Required work: Look through the material for lines with the word "index", and copy each one.
___ Excerpted records
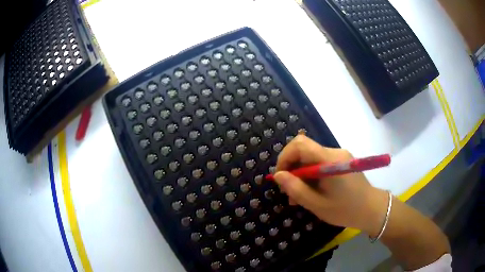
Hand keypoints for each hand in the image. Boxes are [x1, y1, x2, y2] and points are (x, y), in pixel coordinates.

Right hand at [273, 135, 387, 235]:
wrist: (372, 209)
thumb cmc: (345, 210)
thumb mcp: (317, 204)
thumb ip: (296, 189)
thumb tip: (277, 175)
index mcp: (329, 160)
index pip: (300, 144)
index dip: (285, 157)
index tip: (280, 177)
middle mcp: (334, 152)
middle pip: (304, 151)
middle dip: (291, 169)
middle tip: (289, 192)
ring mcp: (339, 155)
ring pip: (311, 158)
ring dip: (301, 174)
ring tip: (298, 197)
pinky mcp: (342, 161)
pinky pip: (320, 163)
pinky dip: (311, 175)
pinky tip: (312, 191)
______
Task output:
index mcp: (329, 160)
index pip: (300, 144)
index dip: (285, 157)
index tip: (280, 177)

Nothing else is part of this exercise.